A three-mode optical fiber, with the ability to carry out wide-band wavelength multiplexing transmission with a standard outer diameter (0.125 mm) that can be cabled with prevalent equipment, has been developed by NICT Network System Research Institute and Fujikura Ltd. (Fujikura, President: Masahiko Ito).
Schematic diagram of the transmission system. (Image credit: National Institute of Information and Communications Technology)
The company has successfully carried out a transmission experiment across a distance of 1045 km with a data-rate of 159 Tb/s. Multimode fibers include disparate propagation delays between optical signals in disparate modes, rendering it challenging to meet long-distance transmission and large data-rates at the same time. This success indicates that such drawbacks can now be overcome.
Conversion of the outcomes as the product of distance and data-rate, which is a general indicator of transmission capability, results in 166 Pb/s×km. This is the largest data-rate across 1000 km for any type of standard-diameter fiber and the world record in a few-mode optical fiber with standard outer diameter.
To accomplish the transmission capacity of 159 Tb/s, mode multiplexing used in conjunction with 16-QAM (quadrature-amplitude modulation) - a practical high-density multilevel modulation optical signal - for the entire 348 wavelengths and multiple-input and multiple-output (MIMO) allows unscrambling of mixed modal signals even after transmission across more than 1000 km.

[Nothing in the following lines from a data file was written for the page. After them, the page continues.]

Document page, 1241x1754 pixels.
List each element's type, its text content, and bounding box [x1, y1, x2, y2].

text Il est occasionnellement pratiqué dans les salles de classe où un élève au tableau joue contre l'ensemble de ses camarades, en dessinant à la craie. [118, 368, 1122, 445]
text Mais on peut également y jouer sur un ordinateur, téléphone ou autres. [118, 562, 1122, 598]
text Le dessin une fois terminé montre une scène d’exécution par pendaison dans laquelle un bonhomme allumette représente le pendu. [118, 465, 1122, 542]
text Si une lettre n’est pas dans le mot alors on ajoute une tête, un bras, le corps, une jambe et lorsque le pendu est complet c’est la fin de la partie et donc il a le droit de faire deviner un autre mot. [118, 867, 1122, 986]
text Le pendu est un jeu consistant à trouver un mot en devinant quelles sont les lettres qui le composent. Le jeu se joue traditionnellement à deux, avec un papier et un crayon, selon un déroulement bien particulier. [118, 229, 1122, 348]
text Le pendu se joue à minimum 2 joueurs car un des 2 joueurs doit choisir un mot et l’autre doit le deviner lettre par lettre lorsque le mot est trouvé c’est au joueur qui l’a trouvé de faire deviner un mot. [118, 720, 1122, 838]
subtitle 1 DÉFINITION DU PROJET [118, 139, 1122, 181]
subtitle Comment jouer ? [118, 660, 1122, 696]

This demonstrates that multimode fibers with standard outer diameter can be used to communicate high-capacity optical backbone transmission systems.
The outcomes of this study were presented as a post-deadline paper on the prestigious 41st Optical Fiber Communication Conference and Exhibition (OFC2018), held in San Diego, United States, from March 11 to 15, 2018.
To deal with ever-increasing communication traffic, studies on large-scale optical transmission with innovative types of optical fiber surpassing the limit of traditional optical fiber and its application have been actively performed across the globe.
The major innovative types of optical fibers under study are multicore fibers, where multiple passages, or cores, are arrayed in an optical fiber and multimode fibers supporting multiple propagation modes in a single core that has a larger core diameter. To date, successful large-capacity and long-distance transmission experiments have been carried out for multicore fiber; however, researchers considered that achieving transmission that met large capacity and long distance at the same time was challenging in multimode fiber.
In this study, NICT developed a transmission system with the help of an optical fiber created by Fujikura and successfully transmitted across 1045 km at a data-rate of 159 Tb/s. Conversion of the outcomes as the product of distance and transmission data-rate—a general indicator of transmission capability—is 166 Pb/s×km, which is nearly twice the world record so far in the few-mode fibers.
The transmission system includes the following element technologies:
Three-mode optical fiber with a standard outer diameter of 0.125 mm
Separation technology of multimode optical signals with different propagation speeds in fiber (MIMO processing)
16-QAM multi-level modulation technology equivalent to 4 bits/single polarization symbol
348 wavelength optical comb light source
The researchers were successful in transmitting across 1045 km with the help of a standard three-mode optical fiber. While laying optical fibers with standard outer diameter, the prevalent equipment can be used and its practical use at an early stage looks promising. Moreover, ultimate large-capacity transmission will be feasible in the future when it is integrated with multicore technology, which is being studied by NICT in collaboration with university, industry, and government in Japan.
The researchers will continue to study and develop future optical communication infrastructure technologies with the ability to smoothly accommodate traffic such as 5G network services and big data.
Georg Rademacher, Ruben S. Luis, Benjamin J. Puttnam, Tobias A. Eriksson, Erik Agrell, Ryo Maruyama, Kazuhiko Aikawa, Hideaki Furukawa, Yoshinari Awaji, and Naoya Wada, “159 Tbit/s C+L Band Transmission over 1045 km 3-Mode Graded-Index Few-Mode Fiber,” in Proc. 41st Optical Fiber Communication Conference and Exhibition (OFC), March 2018, paper Th4C.4.